Most sprinters don’t qualify for the Olympic Trials only to forgo the Trials and switch sports. Most kick return specialists who walk onto their DII college football teams don’t get a shot at the NFL years later. Most don’t lead a developmental team under the watch of the National Team coach in tries at a highly competitive international tournament, earn a training contract, get called up to the IRB World Series and score 23 tries in 13 tournaments (and limited playing time, no less) all within 18 months of picking up a rugby ball.
Isles has a fiancée and wants financial security, but there are other factors in play, too.
Cloaked in Isles’s statements to RUGBYMag minutes after USA’s winning of the Shield in Las Vegas was frustration with a lack of playing time. Isles is apparently not the only contracted player frustrated.
Also weighing on Isles’s decision is the team’s performance. The Eagles are squarely in 14th place on the circuit, and if Olympic qualification began today, there’d be no reason to expect the USA to be one of the 12 teams participating in the Games. Remember, Isles was drawn to rugby because of its inclusion in the Olympics, and he turned down a 15s contract overseas, partially because he wanted to stay on the Olympic pathway.

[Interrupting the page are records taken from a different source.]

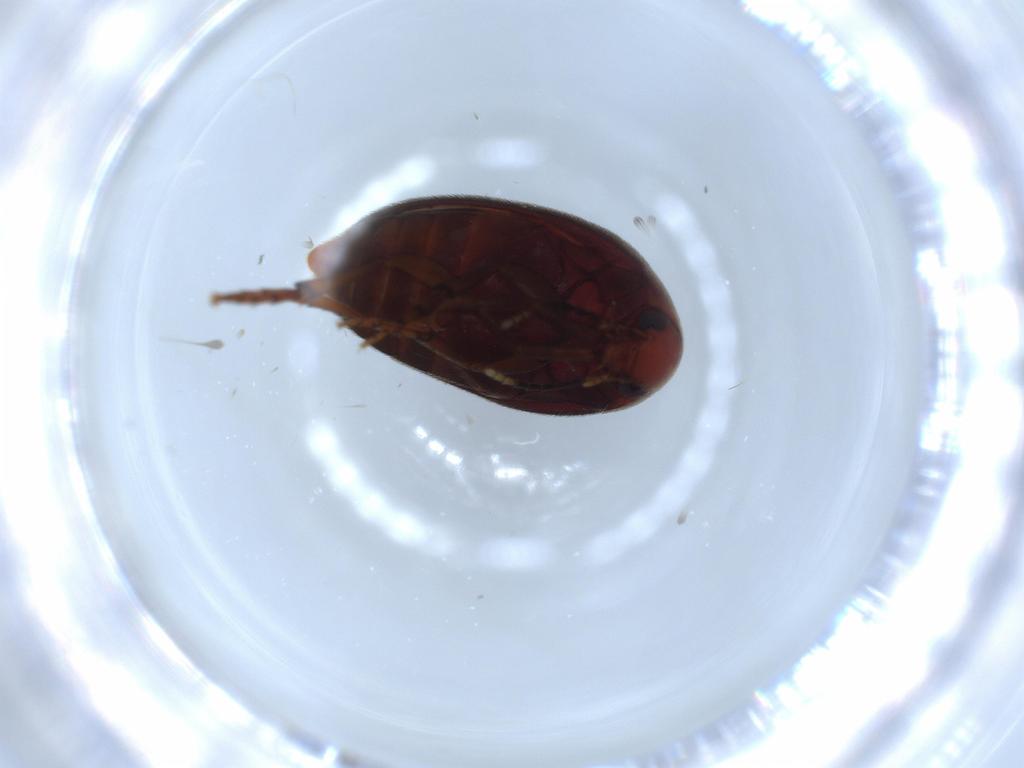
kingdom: Animalia
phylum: Arthropoda
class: Insecta
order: Coleoptera
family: Eucinetidae
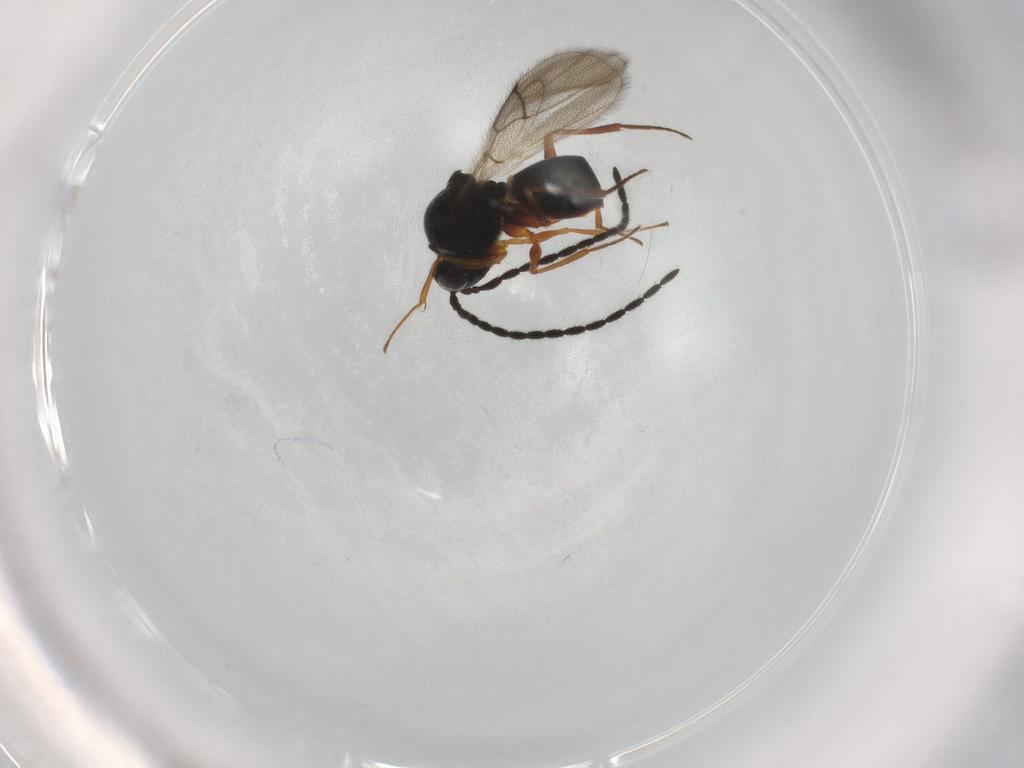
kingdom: Animalia
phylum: Arthropoda
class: Insecta
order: Hymenoptera
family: Figitidae
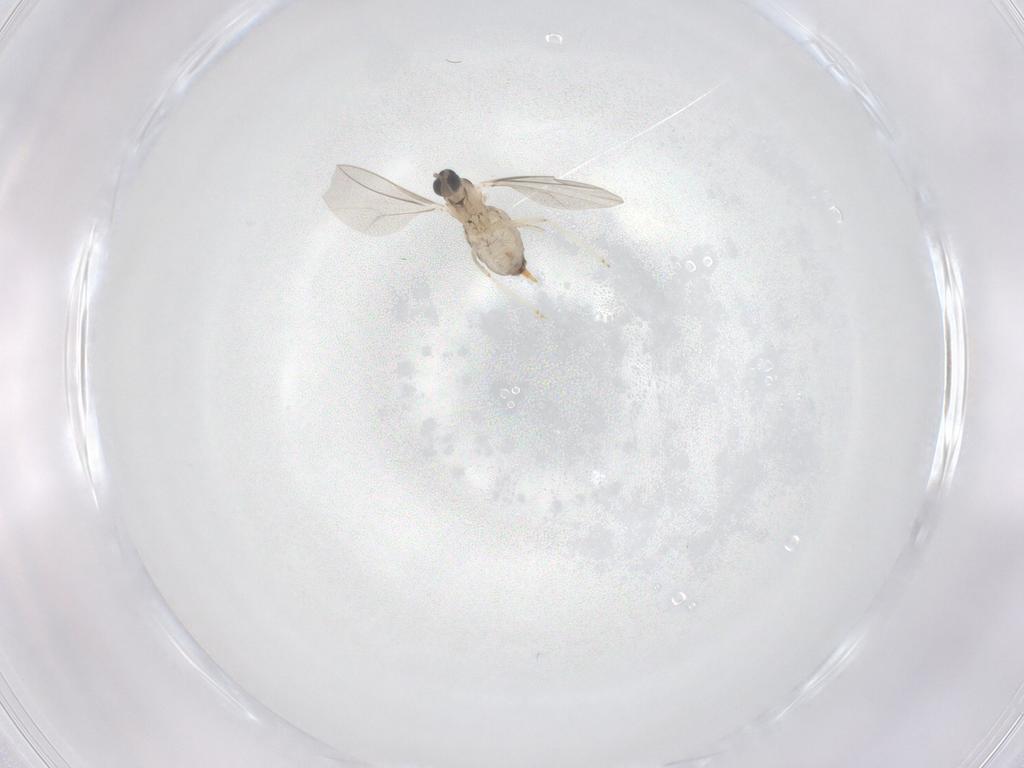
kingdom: Animalia
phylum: Arthropoda
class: Insecta
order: Diptera
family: Cecidomyiidae
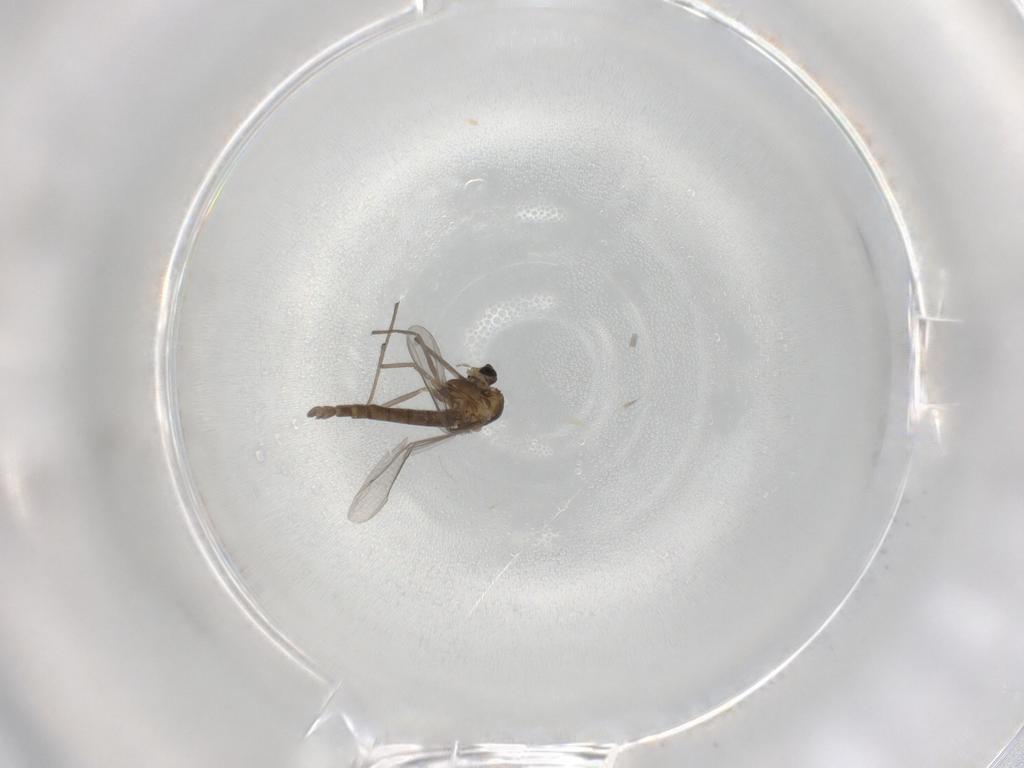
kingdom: Animalia
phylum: Arthropoda
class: Insecta
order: Diptera
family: Chironomidae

Isles is also a religious man, evidenced time and time again in interviews and Facebook and Twitter posts, and he values the platform to praise God he’s found as a rugby star. He won’t likely have the same media exposure as an NFL practice squad member.
If Isles's decision proves to be between sitting on the bench for a losing rugby team with an outside shot at Olympic qualification or sitting on the bench for an NFL team with an outside shot of having a lucrative career, Isles is likely to pick the latter. If his decision is between starring on a competitive rugby team with a realistic shot at making the Olympics or sitting the bench for an NFL team, he may just choose the former.
By deciding to stay with the team for Wellington, Isles has given himself a little more time to identify and weigh his options.